
  1. malte Says:

    Schade, bisher war ich fast immer einverstanden, mit dem, was Sie schrieben … Hier wird es aber Quatsch, man könnte es auch Geraune nennen. Unpolitisches Geraune. Unpolitisch, weil Roß und Reiter nicht genannt werden. WER soll denn das “System” Rassismus aufrecht halten? Was soll das heißen, Rassismus sei DER “Kern” unserer Gesellschaft? Alle anderen Elemente, die eine Gesellschaft ausmachen, werden so zu Nebensächlichkeiten erklärt. Und wie soll man sich Rassismus als “Kreislauf” vorstellen? Wo sitzt der Motor? Wer bewegt?

    Diese Art “raunender”, weil eben Roß und Reiter nicht nennender, nicht nennen könnender (!) Theorien führt zu mehreren Problemen:

    1. Wer gesellschaftliche Phänomene nicht als Ergebnis menschlichen Handelns sieht, sondern als Ausdruck anonymer “Systeme”, nimmt sich selbst jegliche Einflußmöglichkeit.
    2. Die ganz praktische – und gerechtfertigte – Forderung nach härter durchgreifender Justiz paßt nicht zum Rest der Argumentation: Wie soll ausgerechnet die Justiz einer Gesellschaft, deren Kern Rassismus IST, diesen Kern bekämpfen können?
    3. Diese Art von Argumentation verwischt alle Schattierungen. Es kann nach dieser Definition keinen Unterschied geben zwischen Deutschland und den USA, zwischen Freiberg in Sachsen und Brüssel.
    4. Und wo es keine Unterschiede gibt, gibt es auch keine Handlungsperspektive. Unterschiede zeigen Handlungsmöglichkeiten auf.
    5. Eine Theorie ist erst dann “politisch”, wenn sie zum einen Akteure und Handlungen benennen, zum anderen Perspektiven aufzeigt, wie die Dinge verändert werden können.
    6. Wer von einer falschen Analyse ausgeht, wird nur mit unglaublichem Glück und Zufall Dinge in die gewünschte Richtung verändern können.

    Nur weil man mit System rassistisch handeln kann, nur weil Rassismus institutionalisiert sein kann, ist Rassismus selber noch kein System, und schon gar nicht DER (= einzige, alles definierende) “Kern” irgendwelcher Gesellschaften.

    Denkweisen und Handlungen können rassistisch sein, beide können auch in Regeln eingebacken institutionalisiert sein.

### Erfasste Angaben
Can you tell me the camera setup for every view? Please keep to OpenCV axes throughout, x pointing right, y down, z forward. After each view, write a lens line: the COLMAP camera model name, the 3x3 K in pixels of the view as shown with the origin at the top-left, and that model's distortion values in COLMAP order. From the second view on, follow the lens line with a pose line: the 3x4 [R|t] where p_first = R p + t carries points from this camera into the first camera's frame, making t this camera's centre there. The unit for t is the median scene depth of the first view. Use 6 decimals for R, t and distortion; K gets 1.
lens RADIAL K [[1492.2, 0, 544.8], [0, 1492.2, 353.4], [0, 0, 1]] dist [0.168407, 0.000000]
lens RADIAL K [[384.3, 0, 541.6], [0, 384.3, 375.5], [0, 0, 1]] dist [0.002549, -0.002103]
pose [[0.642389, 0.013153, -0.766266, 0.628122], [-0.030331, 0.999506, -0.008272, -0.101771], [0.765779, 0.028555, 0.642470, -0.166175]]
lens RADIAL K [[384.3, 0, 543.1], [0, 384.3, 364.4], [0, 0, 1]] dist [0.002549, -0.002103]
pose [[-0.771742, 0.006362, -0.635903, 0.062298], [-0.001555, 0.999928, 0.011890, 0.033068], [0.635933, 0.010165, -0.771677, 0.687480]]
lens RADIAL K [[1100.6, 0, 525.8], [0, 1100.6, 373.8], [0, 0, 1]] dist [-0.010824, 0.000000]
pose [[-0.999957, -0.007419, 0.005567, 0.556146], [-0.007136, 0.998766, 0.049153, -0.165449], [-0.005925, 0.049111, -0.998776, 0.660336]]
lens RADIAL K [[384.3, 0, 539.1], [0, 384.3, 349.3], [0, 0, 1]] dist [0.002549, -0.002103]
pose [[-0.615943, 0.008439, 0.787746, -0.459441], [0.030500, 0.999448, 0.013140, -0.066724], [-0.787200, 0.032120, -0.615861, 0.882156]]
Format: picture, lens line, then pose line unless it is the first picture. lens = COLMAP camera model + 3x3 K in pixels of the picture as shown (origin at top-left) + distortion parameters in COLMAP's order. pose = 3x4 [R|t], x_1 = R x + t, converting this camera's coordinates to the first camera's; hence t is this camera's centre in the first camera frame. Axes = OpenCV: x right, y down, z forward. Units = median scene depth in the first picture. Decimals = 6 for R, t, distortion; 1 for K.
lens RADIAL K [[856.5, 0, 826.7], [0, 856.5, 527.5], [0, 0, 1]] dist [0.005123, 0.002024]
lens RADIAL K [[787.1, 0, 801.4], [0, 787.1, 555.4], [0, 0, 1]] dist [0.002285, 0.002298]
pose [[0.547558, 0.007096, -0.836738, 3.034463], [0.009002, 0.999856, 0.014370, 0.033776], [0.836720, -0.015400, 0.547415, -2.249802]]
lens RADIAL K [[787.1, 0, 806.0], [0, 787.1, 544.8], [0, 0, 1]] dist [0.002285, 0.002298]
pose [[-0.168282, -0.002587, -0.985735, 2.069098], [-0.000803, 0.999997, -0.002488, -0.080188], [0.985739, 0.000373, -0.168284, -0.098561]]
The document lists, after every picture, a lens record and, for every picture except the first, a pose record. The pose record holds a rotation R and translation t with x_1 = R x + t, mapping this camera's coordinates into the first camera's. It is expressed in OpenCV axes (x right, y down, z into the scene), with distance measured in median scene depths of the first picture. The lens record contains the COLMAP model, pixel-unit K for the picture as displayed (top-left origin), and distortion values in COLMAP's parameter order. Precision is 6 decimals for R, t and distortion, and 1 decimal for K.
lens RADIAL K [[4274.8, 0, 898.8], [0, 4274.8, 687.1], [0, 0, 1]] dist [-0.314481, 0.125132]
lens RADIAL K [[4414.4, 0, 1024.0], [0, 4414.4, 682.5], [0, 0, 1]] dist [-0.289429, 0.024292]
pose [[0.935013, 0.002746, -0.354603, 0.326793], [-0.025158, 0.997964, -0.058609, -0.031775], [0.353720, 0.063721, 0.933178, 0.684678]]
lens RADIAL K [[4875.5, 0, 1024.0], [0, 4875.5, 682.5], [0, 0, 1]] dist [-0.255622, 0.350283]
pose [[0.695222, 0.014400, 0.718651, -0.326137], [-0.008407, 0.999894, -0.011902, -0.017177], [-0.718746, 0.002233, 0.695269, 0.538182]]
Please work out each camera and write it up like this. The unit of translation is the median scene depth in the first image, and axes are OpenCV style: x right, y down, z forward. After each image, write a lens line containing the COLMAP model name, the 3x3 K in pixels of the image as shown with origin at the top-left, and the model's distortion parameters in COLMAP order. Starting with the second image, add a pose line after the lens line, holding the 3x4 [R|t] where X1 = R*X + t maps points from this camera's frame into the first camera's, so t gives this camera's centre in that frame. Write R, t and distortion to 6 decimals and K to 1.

### Arbeitsauftrag
Greifen Sie den Leserkommentar über Rassismus als „System“ auf und setzen Sie ihn nach seinem letzten Satz fort. Die Zeilen spielen dafür keine Rolle.

### Ergebnis
    Man wird Rassismus nicht los, indem man ihn zum alles bestimmenden System oder Kern der Gesellschaft erklärt. Man wird Rassismus los, indem man ihn hinunterbricht auf alle vorkommenden kleinen rassistischen Denkweisen, Handlungen und Regeln, und sich für jede dieser Denkweisen, Handlungen und Regeln anschaut, welche Alternativen es dazu gibt, durch Vergleich beispielsweise zwischen Städten, zwischen Ländern, zwischen Menschen, zwischen Firmen usw. Und dann muß man versuchen, jedes einzelne dieser Elemente zu verändern.

    Lassen Sie mich praktisch werden. Ich lebe schon seit 25 Jahren nicht mehr in Deutschland, kann zu Ihrem Land also nicht mehr viel sagen. Für meine Wahlheimat, das Bundesland Brüssel, kann ich sagen, daß wir weiterhin viele Probleme mit Rassismus haben, aber in vielen Punkten weiter stehen, als vor 25 Jahren. Die Polizei von Brüssel-Nord etwa sucht und fördert aktiv Polizeianwärter mit Migrationshintergrund. Fernsehen und Zeitungen suchen gezielt MitarbeiterInnen und InterviewpartnerInnen mit diversem Hintergrund, so ist es inzwischen normal, im Fernsehen eine Frau mit Kopftuch danach gefragt zu sehen, wie es ihr und ihren Kindern am ersten Schultag nach den Coronaschließungen geht. Meine Brüsseler Stadt Schaerbeek (134.000 Einwohner) hatte 25 Jahre lang einen rechtsextremen Bürgermeister, der mit Begeisterung “Razzien” in Ausländerviertel dirigierte, das ist jetzt 25 Jahre her. Natürlich gibt es weiterhin jeden Tag rassistische Vorfälle, die Diskriminierung auf dem Arbeitsmarkt ist enorm, das Schulsystem ist viel zu segregierend. Aber auch da gibt es Fortschritte. Das höchstangesehene französischsprachige Gymnasium vor Ort hat einen afrikanischstämmigen Vizedirektor, einen Italobelgier als Direktor, LehrerInnen unterschiedlichster Herkunft. Im Bundesland Brüssel (1,2 Mio. Einwohner) sind wir 72% der Bevölkerung ausländischstämmiger Herkunft. Friedliches und emanzipationsfreundliches Zusammenleben muß jeden Tag neu ausgehandelt und ausgedacht werden und wird von unzähligen Akteuren mit Kreativität vorangebracht. Theorien über systemischen Rassismus helfen da keinen Schritt weiter.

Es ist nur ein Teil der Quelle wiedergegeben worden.